Sunkar Resources plc (AIM:SKR) is pleased to announce that it has secured a
three year Equity Line Facility ("ELF") of up to GBP10 million with Dutchess
Opportunity Cayman Fund, Ltd ("Dutchess"). The ELF has been arranged by First
Columbus LLP ("First Columbus"), Dutchess's joint venture partner in the UK.

The ELF offers the Company ongoing access to capital as it enables the Company
to obtain funding from Dutchess at any time during the next three years by way
of subscription for new ordinary shares in the Company. Subscriptions will be
priced at a 6 per cent. discount to the market price and will take place at
timings and intervals and in sizes determined by the Company, subject to the
agreed mechanisms specified under the ELF.

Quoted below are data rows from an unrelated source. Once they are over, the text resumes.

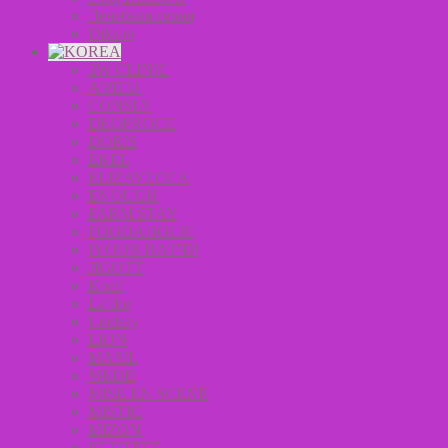
Лечебная серия
Dikson
3W CLINIC
A’PIEU
CONSLY
DEOPROCE
DORIS
EKEL
ELIZAVECCA
ENOUGH
FARM STAY
FOODAHOLIC
IYOUB ПАТЧИ
JIGOTT
Koelf
La’dor
Lindsay
LION
MASIL
MEDB
MISE EN SCENE
MISTIC
MIZON
PETITFEE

The ELF may be drawn down in tranches linked to the Company's average daily
trading volume in the three days prior to the notice of draw down or in other
specified amounts. The Company is able to specify a minimum acceptable price for
each tranche to prevent shares being sold in the market at an unacceptable
discount.

In consideration for the ELF, Sunkar has agreed to pay First Columbus LLP a
Commitment Fee and issue Dutchess and First Columbus LLP 1,000,000 warrants in
aggregate with an exercise price of 30 pence, being a 50 per cent. premium to
the Company's middle market closing price on 28 June 2010.

Donald Sinclair, CFO of Sunkar Resources plc, commented: "alongside our existing
funds, this facility will allow the Company to continue its rapid development.
Importantly the facility allows the Company flexibility to draw only as needed
and therefore protect our shareholders from unnecessary dilution".